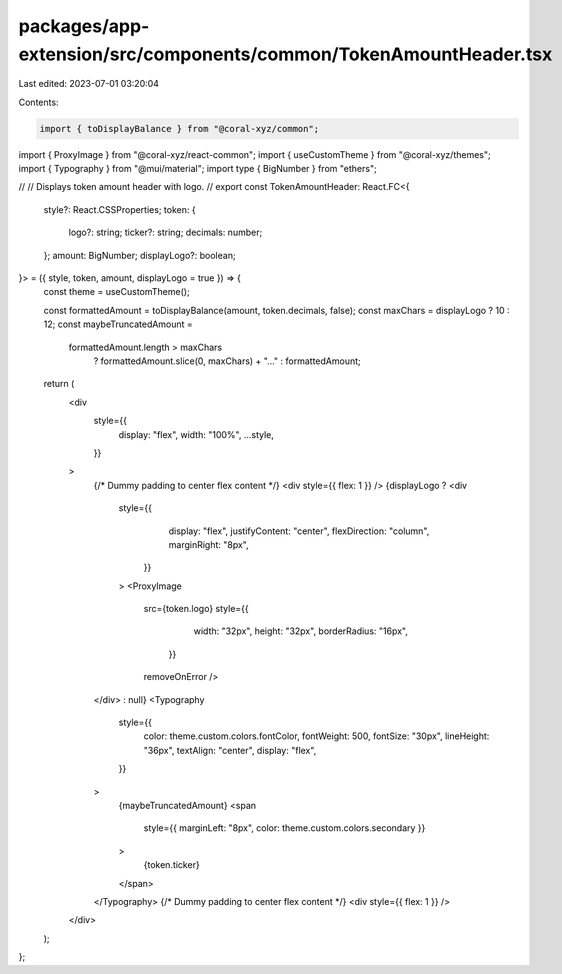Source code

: packages/app-extension/src/components/common/TokenAmountHeader.tsx
==================================================================

Last edited: 2023-07-01 03:20:04

Contents:

.. code-block:: tsx

    import { toDisplayBalance } from "@coral-xyz/common";
import { ProxyImage } from "@coral-xyz/react-common";
import { useCustomTheme } from "@coral-xyz/themes";
import { Typography } from "@mui/material";
import type { BigNumber } from "ethers";

//
// Displays token amount header with logo.
//
export const TokenAmountHeader: React.FC<{
  style?: React.CSSProperties;
  token: {
    logo?: string;
    ticker?: string;
    decimals: number;
  };
  amount: BigNumber;
  displayLogo?: boolean;
}> = ({ style, token, amount, displayLogo = true }) => {
  const theme = useCustomTheme();

  const formattedAmount = toDisplayBalance(amount, token.decimals, false);
  const maxChars = displayLogo ? 10 : 12;
  const maybeTruncatedAmount =
    formattedAmount.length > maxChars
      ? formattedAmount.slice(0, maxChars) + "..."
      : formattedAmount;

  return (
    <div
      style={{
        display: "flex",
        width: "100%",
        ...style,
      }}
    >
      {/* Dummy padding to center flex content */}
      <div style={{ flex: 1 }} />
      {displayLogo ? <div
        style={{
            display: "flex",
            justifyContent: "center",
            flexDirection: "column",
            marginRight: "8px",
          }}
        >
        <ProxyImage
          src={token.logo}
          style={{
              width: "32px",
              height: "32px",
              borderRadius: "16px",
            }}
          removeOnError
          />
      </div> : null}
      <Typography
        style={{
          color: theme.custom.colors.fontColor,
          fontWeight: 500,
          fontSize: "30px",
          lineHeight: "36px",
          textAlign: "center",
          display: "flex",
        }}
      >
        {maybeTruncatedAmount}
        <span
          style={{ marginLeft: "8px", color: theme.custom.colors.secondary }}
        >
          {token.ticker}
        </span>
      </Typography>
      {/* Dummy padding to center flex content */}
      <div style={{ flex: 1 }} />
    </div>
  );
};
○ ○ ○ ○ ○ ○ ○
(What you have to do):
A faithful copy of the records above is needed, with the pictures left out.

(Solution to this task):
Source code

: packages/app-extension/src/components/common/TokenAmountHeader.tsx
==================================================================

Last edited: 2023-07-01 03:20:04

Contents:

.. code-block:: tsx

    import { toDisplayBalance } from "@coral-xyz/common";
import { ProxyImage } from "@coral-xyz/react-common";
import { useCustomTheme } from "@coral-xyz/themes";
import { Typography } from "@mui/material";
import type { BigNumber } from "ethers";

//
// Displays token amount header with logo.
//
export const TokenAmountHeader: React.FC<{
  style?: React.CSSProperties;
  token: {
    logo?: string;
    ticker?: string;
    decimals: number;
  };
  amount: BigNumber;
  displayLogo?: boolean;
}> = ({ style, token, amount, displayLogo = true }) => {
  const theme = useCustomTheme();

  const formattedAmount = toDisplayBalance(amount, token.decimals, false);
  const maxChars = displayLogo ? 10 : 12;
  const maybeTruncatedAmount =
    formattedAmount.length > maxChars
      ? formattedAmount.slice(0, maxChars) + "..."
      : formattedAmount;

  return (
    <div
      style={{
        display: "flex",
        width: "100%",
        ...style,
      }}
    >
      {/* Dummy padding to center flex content */}
      <div style={{ flex: 1 }} />
      {displayLogo ? <div
        style={{
            display: "flex",
            justifyContent: "center",
            flexDirection: "column",
            marginRight: "8px",
          }}
        >
        <ProxyImage
          src={token.logo}
          style={{
              width: "32px",
              height: "32px",
              borderRadius: "16px",
            }}
          removeOnError
          />
      </div> : null}
      <Typography
        style={{
          color: theme.custom.colors.fontColor,
          fontWeight: 500,
          fontSize: "30px",
          lineHeight: "36px",
          textAlign: "center",
          display: "flex",
        }}
      >
        {maybeTruncatedAmount}
        <span
          style={{ marginLeft: "8px", color: theme.custom.colors.secondary }}
        >
          {token.ticker}
        </span>
      </Typography>
      {/* Dummy padding to center flex content */}
      <div style={{ flex: 1 }} />
    </div>
  );
};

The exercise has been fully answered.